Exercise details:
Write out the part of the records that runs from their start through the line containing "v(19.76, 19.76) *", both ends included, with no change to any character. Leave the pictures out of your answer.

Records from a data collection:
Begin
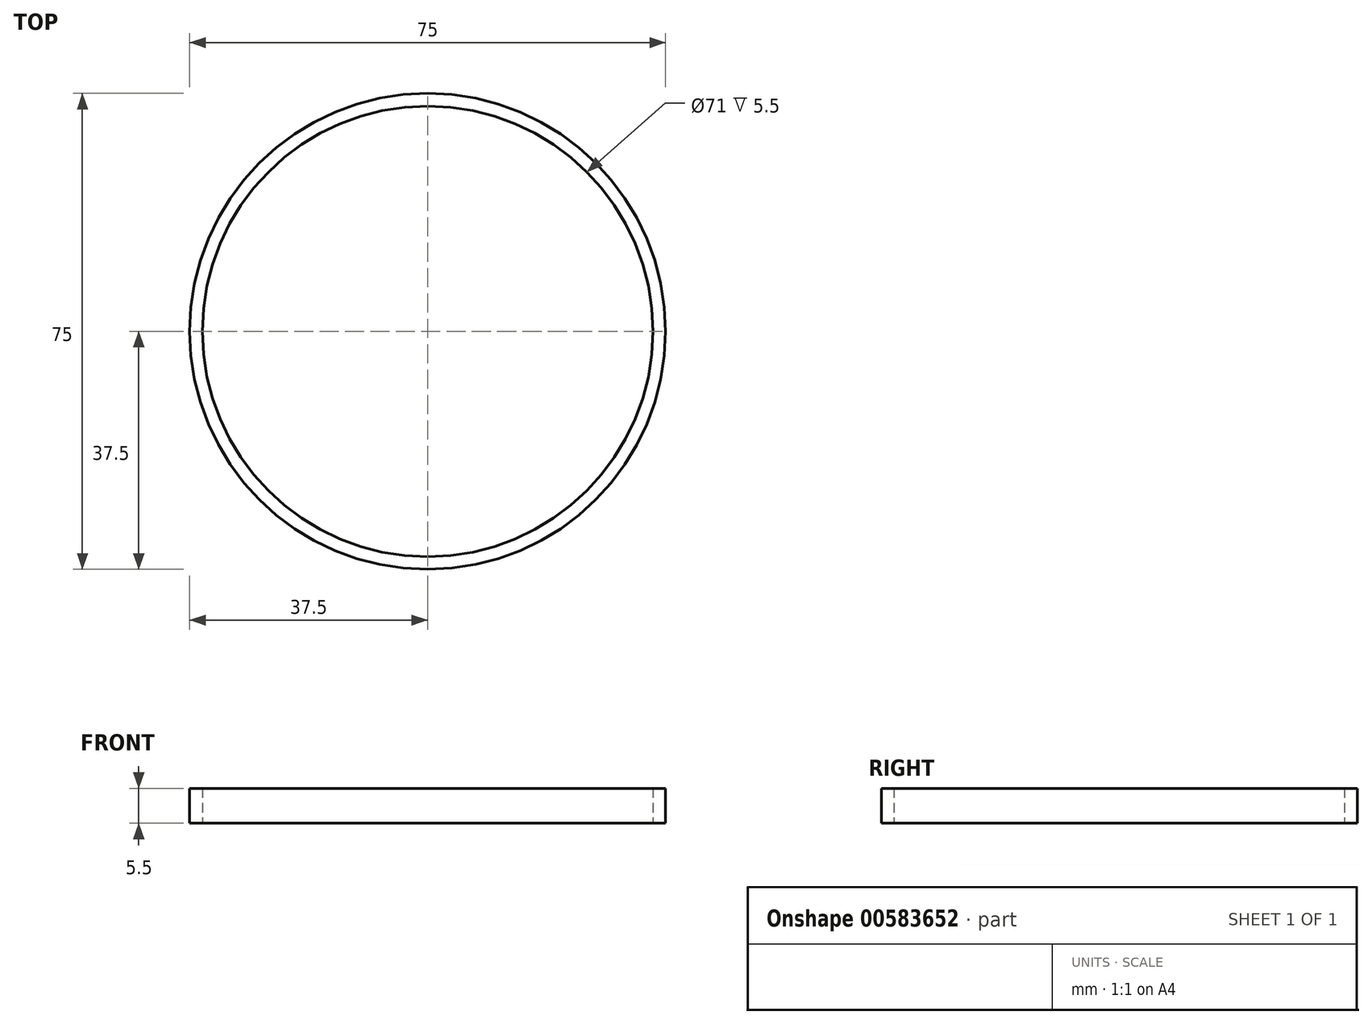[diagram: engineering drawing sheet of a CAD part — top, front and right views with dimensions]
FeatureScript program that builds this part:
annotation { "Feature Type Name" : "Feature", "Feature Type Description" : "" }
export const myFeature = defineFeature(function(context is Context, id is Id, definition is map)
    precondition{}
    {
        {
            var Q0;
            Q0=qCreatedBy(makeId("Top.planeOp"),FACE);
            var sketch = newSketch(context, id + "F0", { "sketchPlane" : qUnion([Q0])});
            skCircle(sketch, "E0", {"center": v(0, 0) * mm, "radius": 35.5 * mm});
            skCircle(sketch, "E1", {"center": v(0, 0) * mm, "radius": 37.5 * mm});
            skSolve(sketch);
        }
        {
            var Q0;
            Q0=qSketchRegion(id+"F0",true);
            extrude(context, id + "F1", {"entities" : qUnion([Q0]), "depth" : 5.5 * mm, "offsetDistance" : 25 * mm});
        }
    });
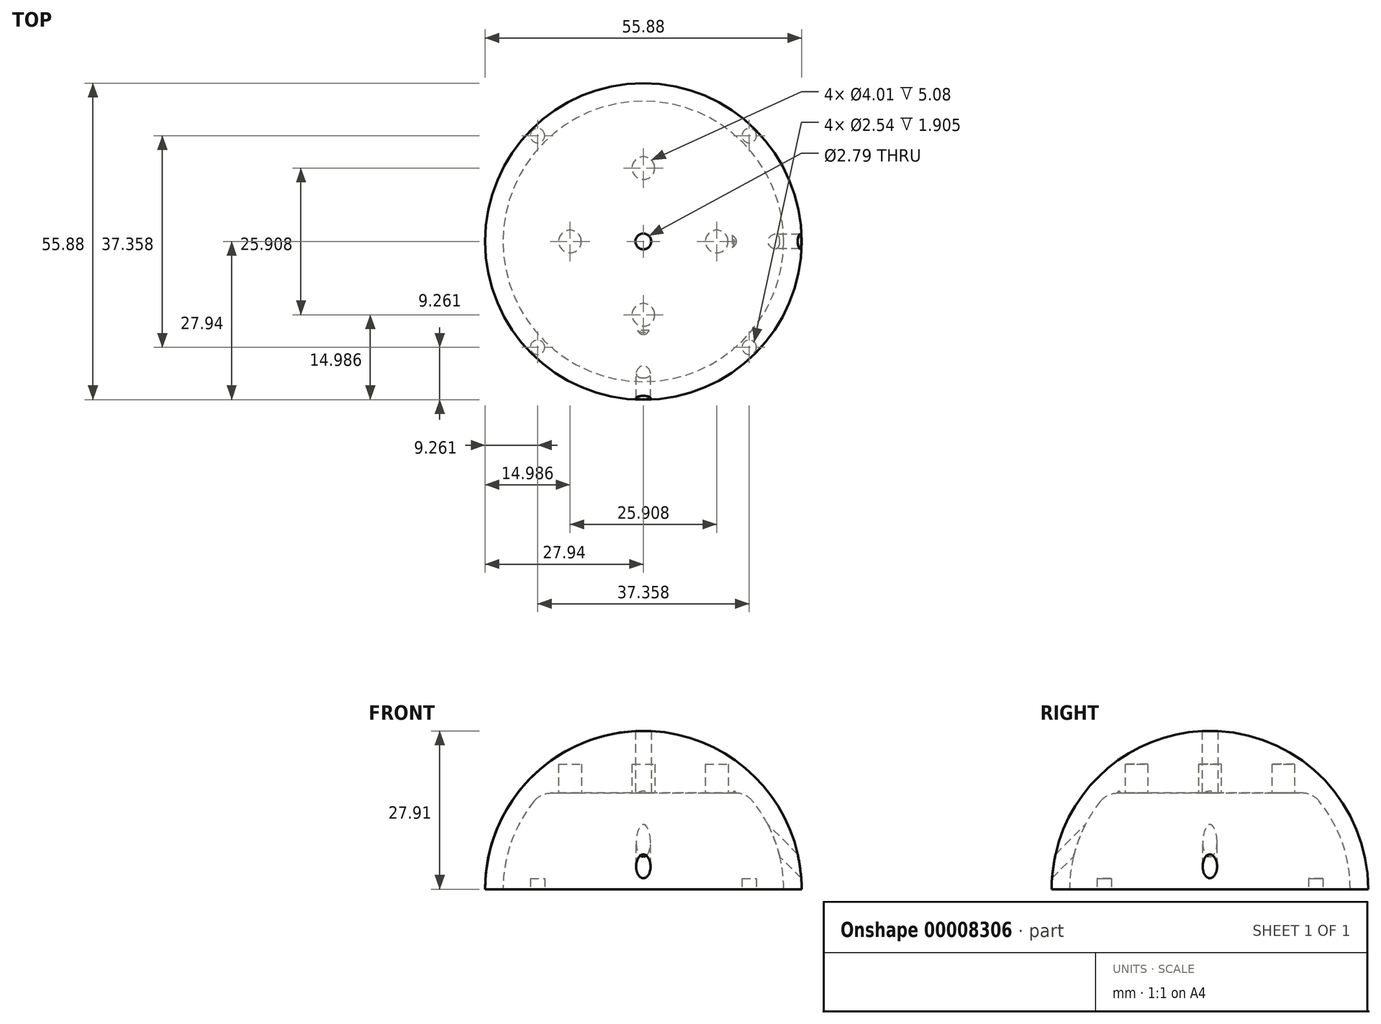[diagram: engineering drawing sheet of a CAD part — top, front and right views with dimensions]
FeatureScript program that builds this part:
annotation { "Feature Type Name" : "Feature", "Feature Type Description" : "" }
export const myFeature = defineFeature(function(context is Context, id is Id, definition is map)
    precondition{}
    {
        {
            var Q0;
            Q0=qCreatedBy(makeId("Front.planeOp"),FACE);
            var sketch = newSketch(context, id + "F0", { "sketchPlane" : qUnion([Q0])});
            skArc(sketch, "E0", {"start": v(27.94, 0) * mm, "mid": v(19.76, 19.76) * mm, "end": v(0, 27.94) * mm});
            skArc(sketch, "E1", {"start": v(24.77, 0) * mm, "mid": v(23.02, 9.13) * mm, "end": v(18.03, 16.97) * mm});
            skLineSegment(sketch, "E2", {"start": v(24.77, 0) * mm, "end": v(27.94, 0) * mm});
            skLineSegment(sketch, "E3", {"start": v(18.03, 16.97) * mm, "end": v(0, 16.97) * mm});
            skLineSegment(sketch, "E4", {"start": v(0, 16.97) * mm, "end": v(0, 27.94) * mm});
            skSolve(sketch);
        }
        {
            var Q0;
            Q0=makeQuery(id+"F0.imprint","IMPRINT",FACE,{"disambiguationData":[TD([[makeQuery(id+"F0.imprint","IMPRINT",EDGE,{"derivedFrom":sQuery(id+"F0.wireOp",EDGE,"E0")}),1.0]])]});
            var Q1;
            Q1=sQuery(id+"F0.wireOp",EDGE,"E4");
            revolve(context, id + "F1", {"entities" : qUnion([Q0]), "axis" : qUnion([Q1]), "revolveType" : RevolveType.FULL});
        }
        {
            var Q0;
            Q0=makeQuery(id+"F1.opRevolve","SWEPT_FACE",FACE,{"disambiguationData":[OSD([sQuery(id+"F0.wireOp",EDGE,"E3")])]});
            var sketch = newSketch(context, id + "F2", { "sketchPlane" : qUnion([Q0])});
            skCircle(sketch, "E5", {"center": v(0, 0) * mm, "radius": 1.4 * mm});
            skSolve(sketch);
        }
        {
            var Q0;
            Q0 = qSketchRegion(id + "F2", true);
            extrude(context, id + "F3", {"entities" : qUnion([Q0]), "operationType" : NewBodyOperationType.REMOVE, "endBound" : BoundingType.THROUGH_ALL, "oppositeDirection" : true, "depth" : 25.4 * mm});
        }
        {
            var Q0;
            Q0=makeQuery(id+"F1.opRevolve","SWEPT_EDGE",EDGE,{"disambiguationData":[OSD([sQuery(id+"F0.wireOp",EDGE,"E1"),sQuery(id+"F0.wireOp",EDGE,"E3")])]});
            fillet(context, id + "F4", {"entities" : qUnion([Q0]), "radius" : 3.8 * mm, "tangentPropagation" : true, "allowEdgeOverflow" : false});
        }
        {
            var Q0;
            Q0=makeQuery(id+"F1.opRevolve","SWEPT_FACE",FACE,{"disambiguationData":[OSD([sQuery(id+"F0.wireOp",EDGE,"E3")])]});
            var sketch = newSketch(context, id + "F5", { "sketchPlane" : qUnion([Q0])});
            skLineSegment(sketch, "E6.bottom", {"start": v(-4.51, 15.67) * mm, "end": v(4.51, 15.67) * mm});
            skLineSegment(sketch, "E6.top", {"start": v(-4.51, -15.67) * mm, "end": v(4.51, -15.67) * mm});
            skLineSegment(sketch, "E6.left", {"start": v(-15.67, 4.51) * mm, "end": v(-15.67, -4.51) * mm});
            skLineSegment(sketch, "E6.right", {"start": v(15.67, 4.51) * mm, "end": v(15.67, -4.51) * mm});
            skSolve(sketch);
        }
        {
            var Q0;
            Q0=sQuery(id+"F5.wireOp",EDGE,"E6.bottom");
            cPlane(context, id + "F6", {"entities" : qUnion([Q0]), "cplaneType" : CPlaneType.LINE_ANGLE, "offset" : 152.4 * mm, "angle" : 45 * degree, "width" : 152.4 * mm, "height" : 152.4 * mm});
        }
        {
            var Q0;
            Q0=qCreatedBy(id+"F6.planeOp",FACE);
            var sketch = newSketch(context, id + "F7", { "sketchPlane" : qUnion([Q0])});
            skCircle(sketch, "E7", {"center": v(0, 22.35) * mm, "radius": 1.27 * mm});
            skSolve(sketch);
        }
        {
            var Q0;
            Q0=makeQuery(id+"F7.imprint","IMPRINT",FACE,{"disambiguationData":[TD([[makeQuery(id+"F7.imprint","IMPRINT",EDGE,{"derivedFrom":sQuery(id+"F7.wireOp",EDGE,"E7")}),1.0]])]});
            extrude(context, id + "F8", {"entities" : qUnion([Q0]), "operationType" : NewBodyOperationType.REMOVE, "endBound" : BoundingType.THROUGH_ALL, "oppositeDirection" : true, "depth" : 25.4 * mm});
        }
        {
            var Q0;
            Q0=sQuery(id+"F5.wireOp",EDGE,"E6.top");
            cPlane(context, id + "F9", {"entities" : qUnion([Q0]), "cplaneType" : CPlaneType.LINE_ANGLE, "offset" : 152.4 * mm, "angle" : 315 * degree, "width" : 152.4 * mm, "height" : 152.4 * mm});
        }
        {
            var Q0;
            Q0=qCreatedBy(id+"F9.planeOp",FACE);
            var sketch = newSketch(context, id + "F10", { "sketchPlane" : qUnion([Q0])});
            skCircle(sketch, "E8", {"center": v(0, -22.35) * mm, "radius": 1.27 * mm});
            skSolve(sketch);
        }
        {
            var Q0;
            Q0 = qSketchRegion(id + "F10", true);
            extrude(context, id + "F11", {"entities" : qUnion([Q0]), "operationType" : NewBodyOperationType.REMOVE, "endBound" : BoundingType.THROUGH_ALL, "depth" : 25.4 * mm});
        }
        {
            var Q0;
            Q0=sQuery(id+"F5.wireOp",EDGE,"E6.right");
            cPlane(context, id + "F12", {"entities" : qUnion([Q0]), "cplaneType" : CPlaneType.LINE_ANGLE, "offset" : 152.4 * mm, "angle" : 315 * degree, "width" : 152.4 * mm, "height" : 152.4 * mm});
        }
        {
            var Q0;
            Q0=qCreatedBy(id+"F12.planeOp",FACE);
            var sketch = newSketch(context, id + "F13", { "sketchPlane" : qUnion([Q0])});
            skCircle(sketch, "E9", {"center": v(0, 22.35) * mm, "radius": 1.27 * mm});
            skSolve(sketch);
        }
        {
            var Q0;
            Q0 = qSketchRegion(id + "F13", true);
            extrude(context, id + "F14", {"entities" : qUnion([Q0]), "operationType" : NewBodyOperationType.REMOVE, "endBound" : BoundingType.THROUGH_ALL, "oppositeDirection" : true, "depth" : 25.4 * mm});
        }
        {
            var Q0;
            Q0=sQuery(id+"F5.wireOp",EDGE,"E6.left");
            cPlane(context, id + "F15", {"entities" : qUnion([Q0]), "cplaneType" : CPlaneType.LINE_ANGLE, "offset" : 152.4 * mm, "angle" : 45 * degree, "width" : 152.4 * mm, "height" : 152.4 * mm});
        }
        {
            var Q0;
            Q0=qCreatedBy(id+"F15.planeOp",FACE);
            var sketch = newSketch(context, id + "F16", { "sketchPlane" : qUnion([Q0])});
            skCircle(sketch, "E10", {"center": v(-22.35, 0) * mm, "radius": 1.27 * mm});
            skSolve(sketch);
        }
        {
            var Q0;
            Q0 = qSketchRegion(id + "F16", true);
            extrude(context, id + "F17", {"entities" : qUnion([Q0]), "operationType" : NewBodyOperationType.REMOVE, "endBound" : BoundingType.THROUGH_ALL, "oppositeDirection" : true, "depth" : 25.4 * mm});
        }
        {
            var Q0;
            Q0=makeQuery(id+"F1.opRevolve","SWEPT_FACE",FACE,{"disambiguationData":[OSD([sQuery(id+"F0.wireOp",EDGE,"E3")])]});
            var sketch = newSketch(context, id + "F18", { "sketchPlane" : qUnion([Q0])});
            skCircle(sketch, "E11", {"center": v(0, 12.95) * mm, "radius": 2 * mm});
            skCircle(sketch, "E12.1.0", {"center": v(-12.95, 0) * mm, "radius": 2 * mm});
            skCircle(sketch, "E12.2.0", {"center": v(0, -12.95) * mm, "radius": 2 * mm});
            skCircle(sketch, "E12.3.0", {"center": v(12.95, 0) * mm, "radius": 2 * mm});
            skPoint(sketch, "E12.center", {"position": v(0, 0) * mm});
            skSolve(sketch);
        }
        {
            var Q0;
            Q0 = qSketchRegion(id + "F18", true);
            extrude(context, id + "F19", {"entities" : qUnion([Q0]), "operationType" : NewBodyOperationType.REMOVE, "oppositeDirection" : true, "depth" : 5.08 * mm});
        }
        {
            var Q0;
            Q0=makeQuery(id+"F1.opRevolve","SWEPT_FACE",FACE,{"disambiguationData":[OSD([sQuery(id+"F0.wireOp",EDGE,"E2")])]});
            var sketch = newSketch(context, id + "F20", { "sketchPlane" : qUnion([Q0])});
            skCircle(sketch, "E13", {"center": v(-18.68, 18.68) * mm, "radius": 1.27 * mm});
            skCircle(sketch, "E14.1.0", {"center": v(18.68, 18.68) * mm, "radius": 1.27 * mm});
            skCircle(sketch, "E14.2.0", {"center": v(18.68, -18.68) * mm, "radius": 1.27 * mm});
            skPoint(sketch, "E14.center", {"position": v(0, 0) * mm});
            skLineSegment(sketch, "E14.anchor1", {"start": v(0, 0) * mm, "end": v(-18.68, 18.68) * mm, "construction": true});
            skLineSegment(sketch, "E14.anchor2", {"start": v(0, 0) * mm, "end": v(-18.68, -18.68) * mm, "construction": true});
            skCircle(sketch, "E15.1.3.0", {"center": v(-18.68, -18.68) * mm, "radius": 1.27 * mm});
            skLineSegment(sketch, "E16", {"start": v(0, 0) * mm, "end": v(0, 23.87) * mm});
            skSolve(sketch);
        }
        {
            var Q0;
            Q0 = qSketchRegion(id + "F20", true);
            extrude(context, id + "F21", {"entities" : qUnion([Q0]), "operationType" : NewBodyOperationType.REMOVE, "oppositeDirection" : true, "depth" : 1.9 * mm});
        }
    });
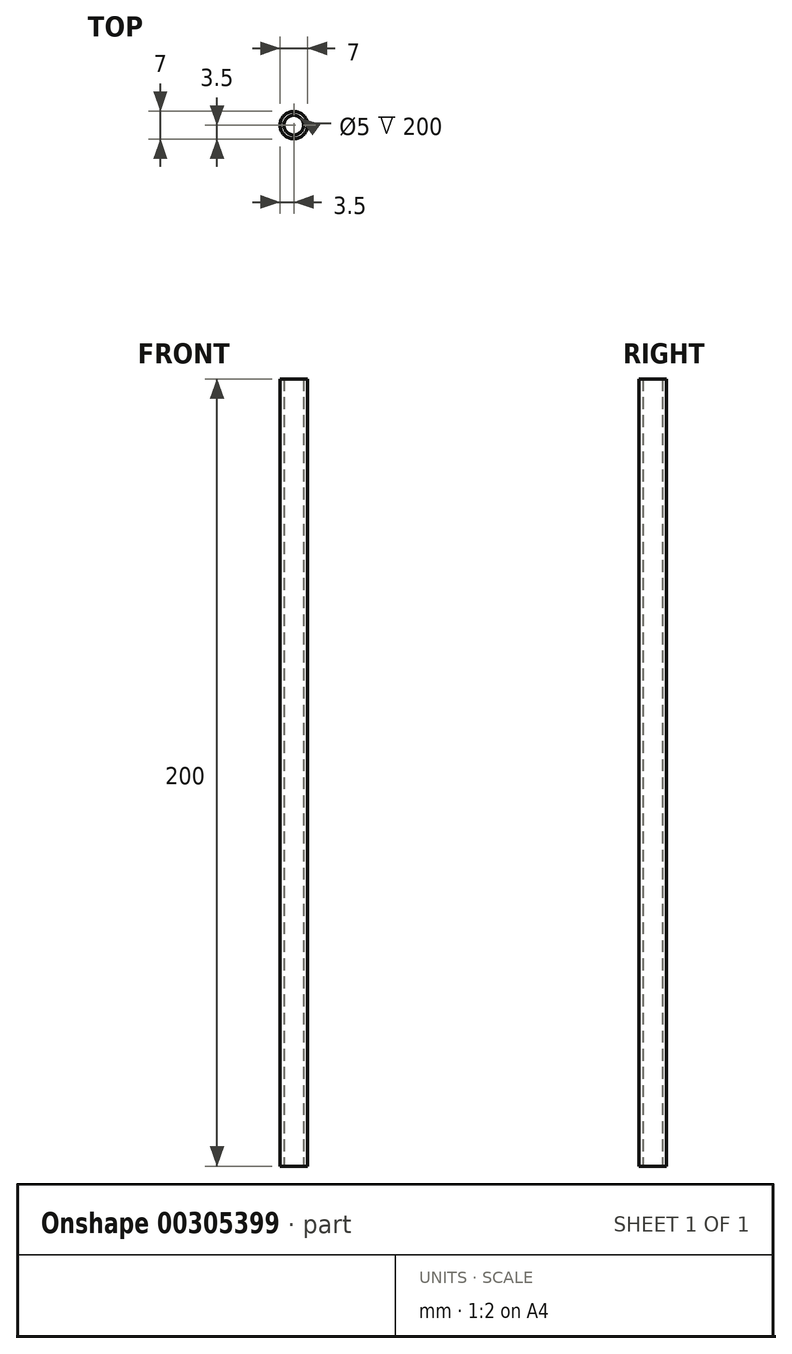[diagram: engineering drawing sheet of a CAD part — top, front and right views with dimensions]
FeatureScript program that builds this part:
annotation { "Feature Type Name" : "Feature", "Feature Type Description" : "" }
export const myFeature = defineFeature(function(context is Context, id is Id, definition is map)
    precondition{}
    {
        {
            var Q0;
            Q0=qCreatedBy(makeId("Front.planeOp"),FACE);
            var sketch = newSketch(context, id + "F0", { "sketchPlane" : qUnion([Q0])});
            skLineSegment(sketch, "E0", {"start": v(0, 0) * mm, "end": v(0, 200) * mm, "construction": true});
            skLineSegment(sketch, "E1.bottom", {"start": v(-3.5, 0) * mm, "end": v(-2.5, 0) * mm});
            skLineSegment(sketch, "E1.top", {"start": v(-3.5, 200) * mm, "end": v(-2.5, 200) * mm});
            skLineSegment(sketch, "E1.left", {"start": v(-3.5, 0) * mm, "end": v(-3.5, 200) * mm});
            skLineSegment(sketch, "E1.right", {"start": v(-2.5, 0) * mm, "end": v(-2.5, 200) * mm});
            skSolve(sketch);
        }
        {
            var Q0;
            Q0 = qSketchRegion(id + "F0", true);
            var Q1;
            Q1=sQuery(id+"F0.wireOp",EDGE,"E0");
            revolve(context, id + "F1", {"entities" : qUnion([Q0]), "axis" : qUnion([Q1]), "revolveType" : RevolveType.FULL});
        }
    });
End
Written response:
[diagram: engineering drawing sheet of a CAD part — top, front and right views with dimensions]
FeatureScript program that builds this part:
annotation { "Feature Type Name" : "Feature", "Feature Type Description" : "" }
export const myFeature = defineFeature(function(context is Context, id is Id, definition is map)
    precondition{}
    {
        {
            var Q0;
            Q0=qCreatedBy(makeId("Top.planeOp"),FACE);
            var sketch = newSketch(context, id + "F0", { "sketchPlane" : qUnion([Q0])});
            skCircle(sketch, "E0", {"center": v(0, 0) * mm, "radius": 35.5 * mm});
            skCircle(sketch, "E1", {"center": v(0, 0) * mm, "radius": 37.5 * mm});
            skSolve(sketch);
        }
        {
            var Q0;
            Q0=qSketchRegion(id+"F0",true);
            extrude(context, id + "F1", {"entities" : qUnion([Q0]), "depth" : 5.5 * mm, "offsetDistance" : 25 * mm});
        }
    });
[diagram: engineering drawing sheet of a CAD part — top, front and right views with dimensions]
FeatureScript program that builds this part:
annotation { "Feature Type Name" : "Feature", "Feature Type Description" : "" }
export const myFeature = defineFeature(function(context is Context, id is Id, definition is map)
    precondition{}
    {
        {
            var Q0;
            Q0=qCreatedBy(makeId("Front.planeOp"),FACE);
            var sketch = newSketch(context, id + "F0", { "sketchPlane" : qUnion([Q0])});
            skArc(sketch, "E0", {"start": v(27.94, 0) * mm, "mid": v(19.76, 19.76) * mm, "end": v(0, 27.94) * mm});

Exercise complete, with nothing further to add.